● WHAT NEEDS TO BE DONE:
Reproduce the entries below verbatim, line for line, changing nothing.

>> Begin

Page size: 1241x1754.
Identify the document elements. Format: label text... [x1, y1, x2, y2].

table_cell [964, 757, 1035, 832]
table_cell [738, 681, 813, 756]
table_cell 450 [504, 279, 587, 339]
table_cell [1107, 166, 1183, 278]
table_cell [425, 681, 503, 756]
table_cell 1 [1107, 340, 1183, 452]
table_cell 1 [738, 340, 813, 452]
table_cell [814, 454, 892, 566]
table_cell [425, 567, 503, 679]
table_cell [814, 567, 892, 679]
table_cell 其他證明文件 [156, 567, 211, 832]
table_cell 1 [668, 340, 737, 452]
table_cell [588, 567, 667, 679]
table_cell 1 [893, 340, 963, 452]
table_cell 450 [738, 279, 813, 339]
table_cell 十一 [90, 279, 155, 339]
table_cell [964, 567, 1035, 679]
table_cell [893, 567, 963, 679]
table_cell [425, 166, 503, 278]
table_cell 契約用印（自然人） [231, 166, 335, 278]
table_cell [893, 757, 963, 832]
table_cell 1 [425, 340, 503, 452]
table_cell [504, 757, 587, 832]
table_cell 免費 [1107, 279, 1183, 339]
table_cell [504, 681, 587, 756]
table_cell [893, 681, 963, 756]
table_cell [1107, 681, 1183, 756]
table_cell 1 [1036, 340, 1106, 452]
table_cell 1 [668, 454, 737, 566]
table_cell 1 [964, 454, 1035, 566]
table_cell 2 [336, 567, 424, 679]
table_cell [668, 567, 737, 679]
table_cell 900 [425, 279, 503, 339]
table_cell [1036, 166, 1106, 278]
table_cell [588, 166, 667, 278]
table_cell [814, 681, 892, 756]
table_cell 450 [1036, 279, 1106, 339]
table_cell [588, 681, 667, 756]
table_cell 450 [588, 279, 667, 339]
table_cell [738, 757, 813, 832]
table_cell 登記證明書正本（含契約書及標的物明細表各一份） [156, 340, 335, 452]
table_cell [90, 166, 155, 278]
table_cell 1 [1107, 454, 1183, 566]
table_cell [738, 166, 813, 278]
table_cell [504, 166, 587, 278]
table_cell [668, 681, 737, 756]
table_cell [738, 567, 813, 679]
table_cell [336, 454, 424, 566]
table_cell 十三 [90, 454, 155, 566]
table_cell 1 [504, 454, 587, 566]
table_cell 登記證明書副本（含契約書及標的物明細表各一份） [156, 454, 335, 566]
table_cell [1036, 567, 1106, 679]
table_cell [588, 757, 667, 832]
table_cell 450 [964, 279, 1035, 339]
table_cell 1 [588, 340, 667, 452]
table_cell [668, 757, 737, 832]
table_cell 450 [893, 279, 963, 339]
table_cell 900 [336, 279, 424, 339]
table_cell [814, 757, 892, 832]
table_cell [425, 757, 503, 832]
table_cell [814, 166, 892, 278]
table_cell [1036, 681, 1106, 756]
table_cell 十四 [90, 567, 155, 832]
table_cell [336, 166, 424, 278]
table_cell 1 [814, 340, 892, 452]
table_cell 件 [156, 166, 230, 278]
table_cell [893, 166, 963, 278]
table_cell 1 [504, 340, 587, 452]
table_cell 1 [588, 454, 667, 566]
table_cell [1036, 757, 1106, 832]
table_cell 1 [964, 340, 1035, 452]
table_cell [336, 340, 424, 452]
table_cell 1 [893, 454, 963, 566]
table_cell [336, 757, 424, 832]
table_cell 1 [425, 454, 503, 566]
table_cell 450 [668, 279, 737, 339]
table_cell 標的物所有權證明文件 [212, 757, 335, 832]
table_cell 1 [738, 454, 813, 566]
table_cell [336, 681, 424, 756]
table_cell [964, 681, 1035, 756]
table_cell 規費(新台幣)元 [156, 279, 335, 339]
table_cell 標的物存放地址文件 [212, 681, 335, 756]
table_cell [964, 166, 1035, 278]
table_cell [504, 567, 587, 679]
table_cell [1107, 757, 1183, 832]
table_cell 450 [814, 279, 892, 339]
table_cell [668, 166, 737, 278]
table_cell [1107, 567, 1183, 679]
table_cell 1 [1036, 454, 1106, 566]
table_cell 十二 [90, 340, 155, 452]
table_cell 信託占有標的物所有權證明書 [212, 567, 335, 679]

>> End

● THE OUTPUT:
Page size: 1241x1754.
Identify the document elements. Format: label text... [x1, y1, x2, y2].

table_cell [964, 757, 1035, 832]
table_cell [738, 681, 813, 756]
table_cell 450 [504, 279, 587, 339]
table_cell [1107, 166, 1183, 278]
table_cell [425, 681, 503, 756]
table_cell 1 [1107, 340, 1183, 452]
table_cell 1 [738, 340, 813, 452]
table_cell [814, 454, 892, 566]
table_cell [425, 567, 503, 679]
table_cell [814, 567, 892, 679]
table_cell 其他證明文件 [156, 567, 211, 832]
table_cell 1 [668, 340, 737, 452]
table_cell [588, 567, 667, 679]
table_cell 1 [893, 340, 963, 452]
table_cell 450 [738, 279, 813, 339]
table_cell 十一 [90, 279, 155, 339]
table_cell [964, 567, 1035, 679]
table_cell [893, 567, 963, 679]
table_cell [425, 166, 503, 278]
table_cell 契約用印（自然人） [231, 166, 335, 278]
table_cell [893, 757, 963, 832]
table_cell 1 [425, 340, 503, 452]
table_cell [504, 757, 587, 832]
table_cell 免費 [1107, 279, 1183, 339]
table_cell [504, 681, 587, 756]
table_cell [893, 681, 963, 756]
table_cell [1107, 681, 1183, 756]
table_cell 1 [1036, 340, 1106, 452]
table_cell 1 [668, 454, 737, 566]
table_cell 1 [964, 454, 1035, 566]
table_cell 2 [336, 567, 424, 679]
table_cell [668, 567, 737, 679]
table_cell 900 [425, 279, 503, 339]
table_cell [1036, 166, 1106, 278]
table_cell [588, 166, 667, 278]
table_cell [814, 681, 892, 756]
table_cell 450 [1036, 279, 1106, 339]
table_cell [588, 681, 667, 756]
table_cell 450 [588, 279, 667, 339]
table_cell [738, 757, 813, 832]
table_cell 登記證明書正本（含契約書及標的物明細表各一份） [156, 340, 335, 452]
table_cell [90, 166, 155, 278]
table_cell 1 [1107, 454, 1183, 566]
table_cell [738, 166, 813, 278]
table_cell [504, 166, 587, 278]
table_cell [668, 681, 737, 756]
table_cell [738, 567, 813, 679]
table_cell [336, 454, 424, 566]
table_cell 十三 [90, 454, 155, 566]
table_cell 1 [504, 454, 587, 566]
table_cell 登記證明書副本（含契約書及標的物明細表各一份） [156, 454, 335, 566]
table_cell [1036, 567, 1106, 679]
table_cell [588, 757, 667, 832]
table_cell 450 [964, 279, 1035, 339]
table_cell 1 [588, 340, 667, 452]
table_cell [668, 757, 737, 832]
table_cell 450 [893, 279, 963, 339]
table_cell 900 [336, 279, 424, 339]
table_cell [814, 757, 892, 832]
table_cell [425, 757, 503, 832]
table_cell [814, 166, 892, 278]
table_cell [1036, 681, 1106, 756]
table_cell 十四 [90, 567, 155, 832]
table_cell [336, 166, 424, 278]
table_cell 1 [814, 340, 892, 452]
table_cell 件 [156, 166, 230, 278]
table_cell [893, 166, 963, 278]
table_cell 1 [504, 340, 587, 452]
table_cell 1 [588, 454, 667, 566]
table_cell [1036, 757, 1106, 832]
table_cell 1 [964, 340, 1035, 452]
table_cell [336, 340, 424, 452]
table_cell 1 [893, 454, 963, 566]
table_cell [336, 757, 424, 832]
table_cell 1 [425, 454, 503, 566]
table_cell 450 [668, 279, 737, 339]
table_cell 標的物所有權證明文件 [212, 757, 335, 832]
table_cell 1 [738, 454, 813, 566]
table_cell [336, 681, 424, 756]
table_cell [964, 681, 1035, 756]
table_cell 規費(新台幣)元 [156, 279, 335, 339]
table_cell 標的物存放地址文件 [212, 681, 335, 756]
table_cell [964, 166, 1035, 278]
table_cell [504, 567, 587, 679]
table_cell [1107, 757, 1183, 832]
table_cell 450 [814, 279, 892, 339]
table_cell [668, 166, 737, 278]
table_cell [1107, 567, 1183, 679]
table_cell 1 [1036, 454, 1106, 566]
table_cell 十二 [90, 340, 155, 452]
table_cell 信託占有標的物所有權證明書 [212, 567, 335, 679]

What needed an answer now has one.